Monday night the Porterdale City Council made a difficult but necessary decision to include a possible millage rate increase in order to balance the town’s FY2010 budget.
No elected official wants to unfairly or recklessly tax the residents of their municipality, but this decision was neither of those things.
The decision to include a possible millage rate increase actually shields residents from cuts to the services the city provides. Porterdale is already operating with a bare bones staff and any further pay cuts, furloughs or layoffs would not only seriously injure employee morale, but also prevent the city from offering the essential services its residents have come to enjoy.

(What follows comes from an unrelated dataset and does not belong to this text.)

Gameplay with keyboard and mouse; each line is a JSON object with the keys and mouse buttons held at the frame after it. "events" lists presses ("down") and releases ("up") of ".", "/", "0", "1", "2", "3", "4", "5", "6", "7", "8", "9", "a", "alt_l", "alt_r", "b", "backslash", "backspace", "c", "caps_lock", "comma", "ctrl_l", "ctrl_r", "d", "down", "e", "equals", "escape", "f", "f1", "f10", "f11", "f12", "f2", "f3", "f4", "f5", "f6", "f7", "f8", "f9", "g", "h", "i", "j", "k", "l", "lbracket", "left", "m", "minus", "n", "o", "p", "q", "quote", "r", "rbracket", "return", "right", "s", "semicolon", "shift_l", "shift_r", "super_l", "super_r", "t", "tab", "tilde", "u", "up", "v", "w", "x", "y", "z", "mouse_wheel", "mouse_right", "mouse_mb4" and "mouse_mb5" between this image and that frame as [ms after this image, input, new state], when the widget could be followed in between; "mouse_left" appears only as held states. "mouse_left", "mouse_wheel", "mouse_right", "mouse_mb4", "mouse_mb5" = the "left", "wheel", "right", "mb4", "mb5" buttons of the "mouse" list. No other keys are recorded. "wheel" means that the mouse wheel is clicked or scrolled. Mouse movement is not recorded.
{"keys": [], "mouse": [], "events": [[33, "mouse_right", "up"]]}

The council also showed that they understand the tough financial times almost everyone is experiencing in this depressed economy by pursuing a city homestead tax exemption for primary homeowners. This is a wonderful show of goodwill and understanding and will encourage homeownership in a town that desperately needs a higher percentage of homeowners.

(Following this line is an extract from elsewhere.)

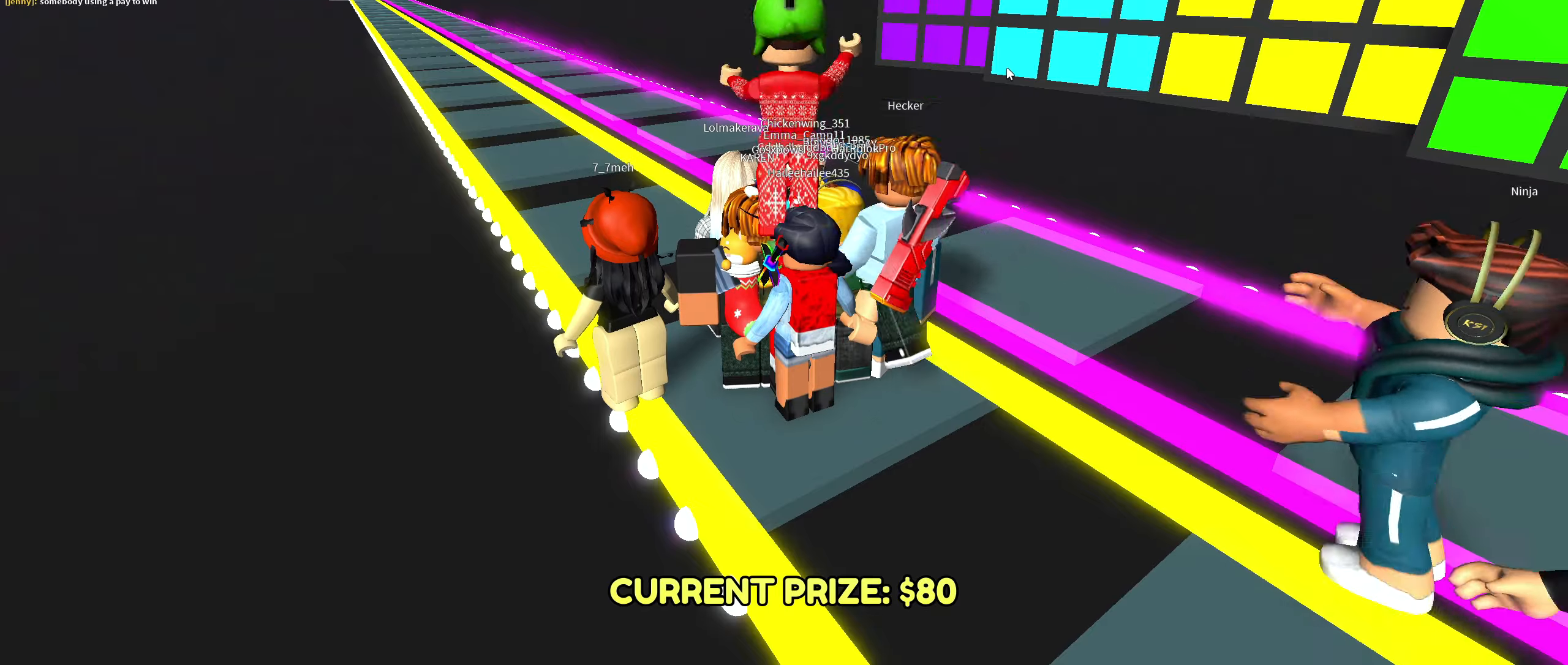
{"keys": [], "mouse": [], "events": []}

We hope this measure is taken seriously by our state representatives who must introduce it in the Georgia General Assembly for approval before it can be implemented.

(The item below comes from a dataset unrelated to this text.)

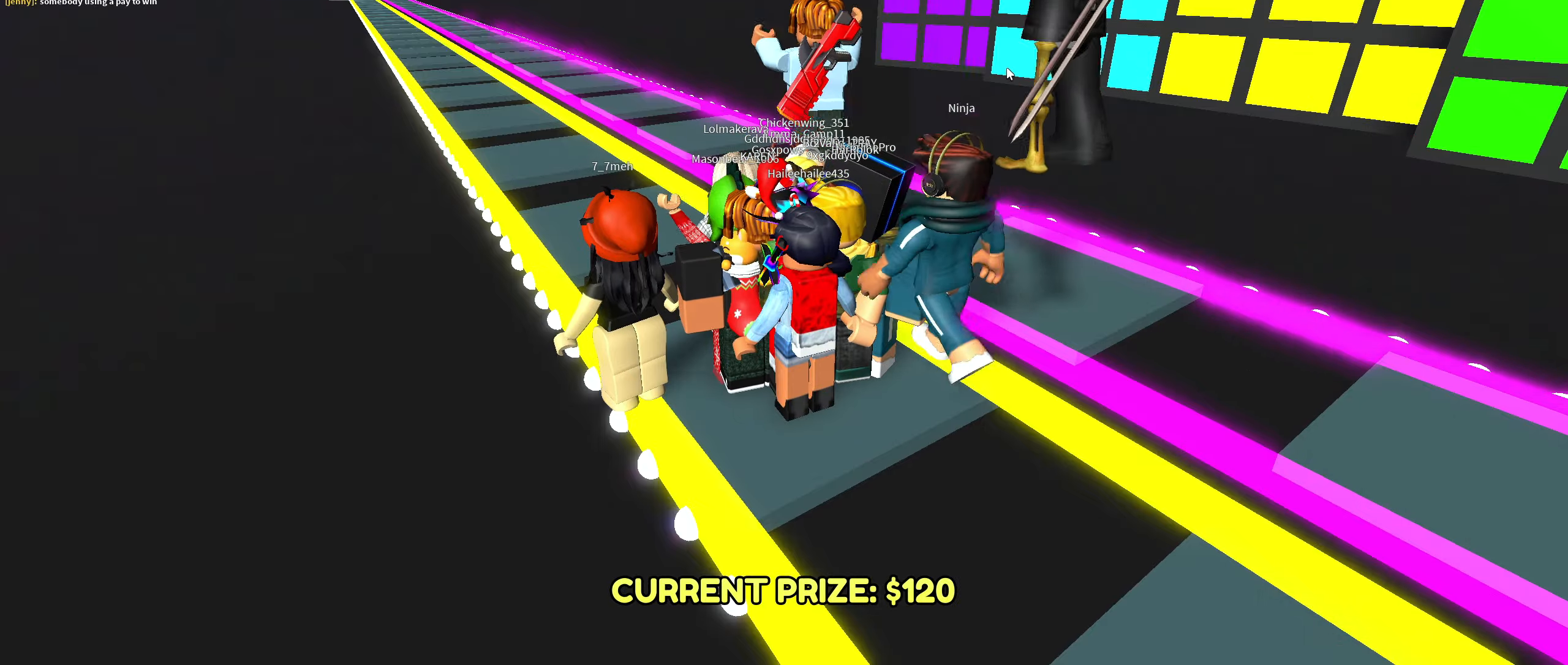
{"keys": [], "mouse": [], "events": []}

Any resident who is unhappy with the possibility of a millage rate increase should either keep quiet or move. Ample notice of the budgeting process was advertising in this paper, in other papers and, we’re sure, by word of mouth, yet not one resident attended a public hearing to voice his concern or support for the rate increase.
We hope, though, that business and home sales increase in Porterdale so that the millage rate increase will not have to be as high as currently proposed.